Provided how brand-new the rooms are, integrated with their generous size, the lead-in rate of $129 for a King Space is cheap for New Orleans. The vintage design touches elevate them above regular spaces at chain hotels, and you do feel as though you’re staying at an unforgettable residential or commercial property.
If you’re inclined to book something loftier and larger, King Studios are readily available from $169, while King Two-Room Suites starts at $229, and Presidential Suites are offered from $459, all of which are still competitively priced.
While Higgins Hotel is not located in the real thick of things in the center of the historical French Quarter, many visitors will appreciate the buffer, and visitors coming primarily to go to the museum will clearly find it the best area.
Next time, I would upgrade to a King Corner Room for the extra area, bathtub, and wet bar, which are well worth the extra money in my opinion, and the cost difference is quite very little.
The bar, Kilroys, has high-top tables made from faux military maker parts embellished with lamps with replica infantry helmets.
Visitors can likewise attempt the hotel’s signature dining establishment, Café Normandie, a big, open-plan dining room with both routine table seating and a couple of big booths with tables emblazoned with world maps.
Visitors can dine here for breakfast, lunch, and dinner.
Taking the elevator to the ninth flooring, my preferred after-dinner area was the roof bar, Rosie’s On The Roofing system
The hotel’s last big amenity though, is, of course, the access to the World War II Museum
Such plans consist of a basic Admission Plan, which includes the space rate, plus day-to-day breakfast, and a two-day campus pass to the museum for each adult signed up to the room.
Who remains here: A large proportion of military veterans and history buffs go to the The second world war Museum and the clients can alter more fully grown. Though, this is blended with an excellent number of households, general leisure and organisation tourists, and Hilton patriots.
We like: The food and beverage decoration and offerings are all presented in manner ins which honor the hotel theme without being gimmicky.
We love (do not miss this function!): The proximity to the museum is a big bonus, especially considering that it is so comprehensive that it really takes a whole day (or multiple days) to fully check out. Staying at Higgins Hotel makes it extremely convenient to take a break in between exhibitions.
We think you need to know: The hotel does not have a pool, if that’s of any importance. And, do not anticipate a vibrant New Orleans party crowd.
We ‘d do this in a different way next time: Take among the hotel’s VIP tours of the museum with up-close discussions of exhibitions, and special gain access to prior to the museum opens to the public for the day.

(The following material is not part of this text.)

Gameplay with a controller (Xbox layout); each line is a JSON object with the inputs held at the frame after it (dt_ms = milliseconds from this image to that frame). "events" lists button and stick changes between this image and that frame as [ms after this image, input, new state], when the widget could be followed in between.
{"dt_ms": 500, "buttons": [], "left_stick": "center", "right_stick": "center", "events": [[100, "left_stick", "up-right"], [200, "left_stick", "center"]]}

The Higgins Hotel New Orleans is a truly notable residential or commercial property and among the only hotels in the world linked to a museum in this method, both aesthetically and commercially.
The 1940 s-tinged decor and fond memories is creative and thoughtful and will attract numerous visitors. I never discovered it frustrating or felt that I was in a wartime-themed hotel.
Instead, it has all the hallmarks and features of a top quality, four or luxury hotel beyond a pool and medical spa. The style, service, dining, and consumer experience all fulfilled really high standards, and staying here is quite remarkable.
The hotel absolutely accommodates tourists and groups going to the museum, a lot of whom are elderly veterans. Beyond that, though, it’s a great standard, full-service property where basic leisure and service visitors will feel well cared for. Military history buff or not, it comes thoroughly advised.